GraphRAG Routing in .NET: Safe Fallback Between Classic RAG and Agent Retrieval

When I first encountered a production incident where GraphRAG returned an empty result set, I was baffled. The user’s query was perfectly reasonable, the document was in the vector store, and the embedding looked fine. The problem? The document had been uploaded and embedded, but entity extraction hadn’t completed yet — the async pipeline was still processing. The graph had no knowledge of the document’s entities, so graph traversal returned nothing, and the system served an empty response. That failure taught me a lesson I now consider non-negotiable: every retrieval path needs a fallback strategy, and the routing between them needs to be deterministic, not hopeful.

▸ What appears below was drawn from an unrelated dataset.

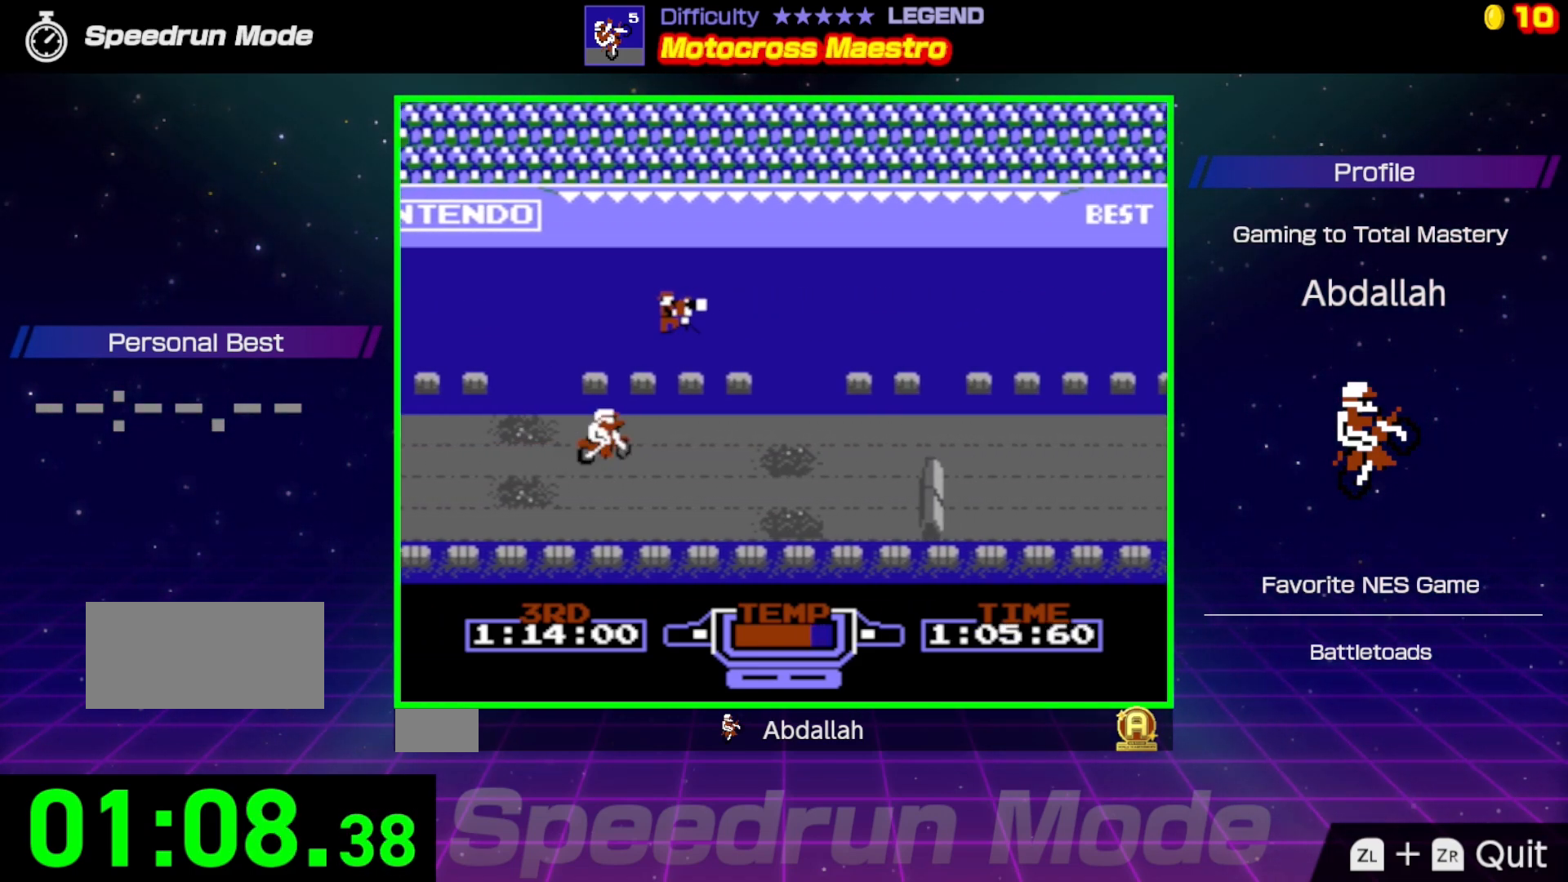
{"buttons": ["A"], "events": [[117, "DPAD_UP", "up"]]}
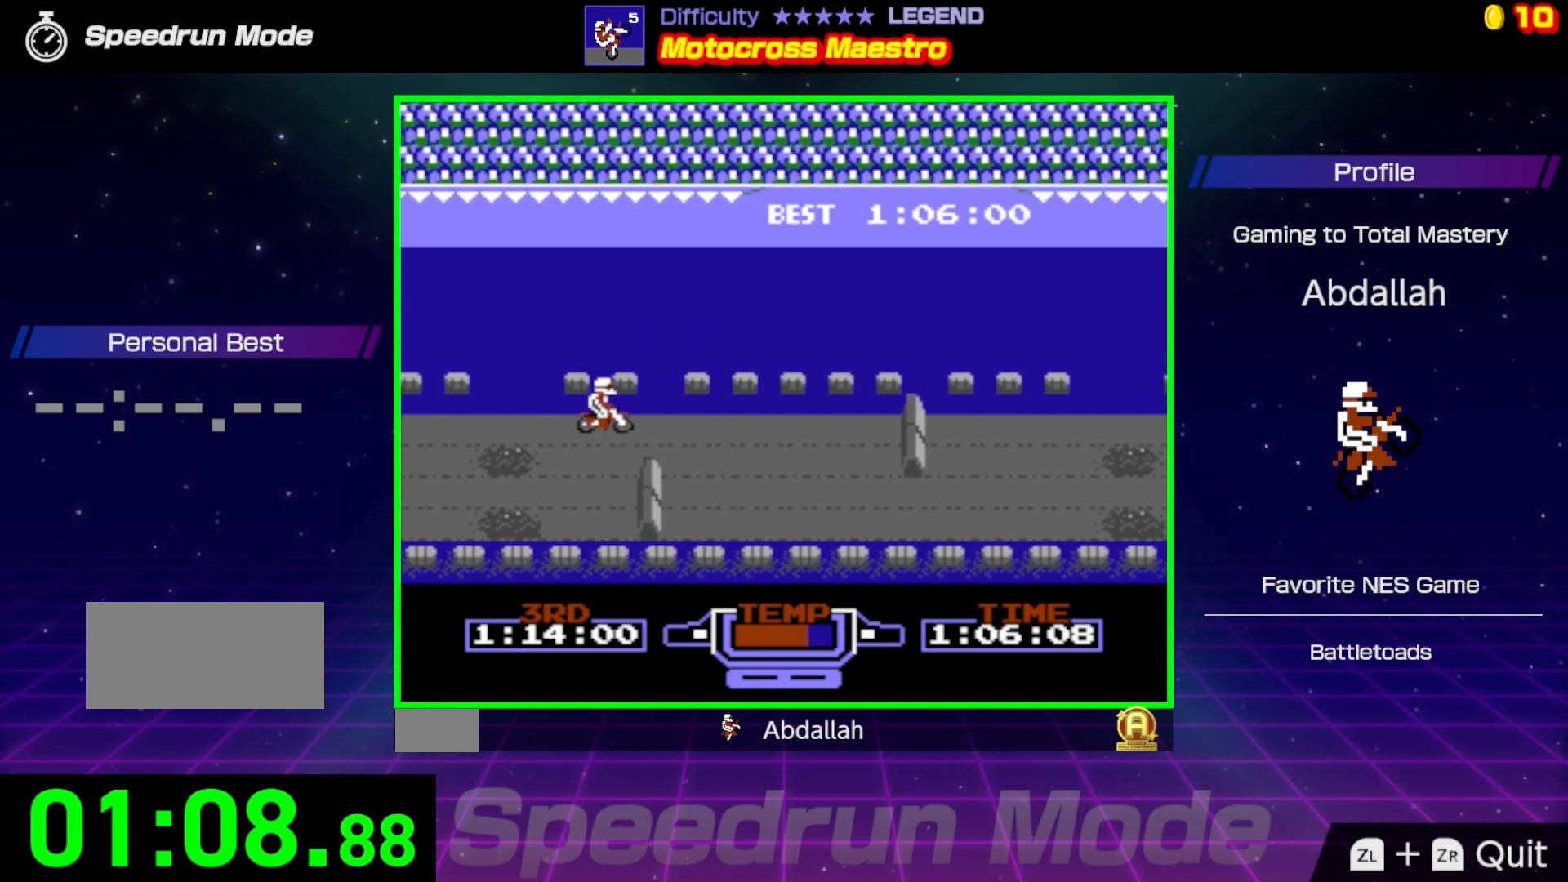
{"buttons": ["A", "DPAD_LEFT"], "events": [[33, "DPAD_DOWN", "down"], [300, "DPAD_DOWN", "up"], [433, "DPAD_LEFT", "down"]]}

Agentic retrieval (where the LLM decides which tools and retrievers to invoke) can produce dramatically better results than simple vector search. But it’s also slower, more expensive, and more fragile. In production, you need a routing layer that can fall back to classic RAG when the agentic pipeline is unhealthy.

[] — LangChain

The Reliability Problem

An agentic retrieval pipeline has more moving parts:

LLM for query classification
Graph database for traversal
Multiple vector stores for ensemble search
Tool-calling infrastructure

If any component is unhealthy, the entire agentic path fails. But classic RAG (embed query, vector search, return results) still works fine. The routing layer decides which path to use at query time.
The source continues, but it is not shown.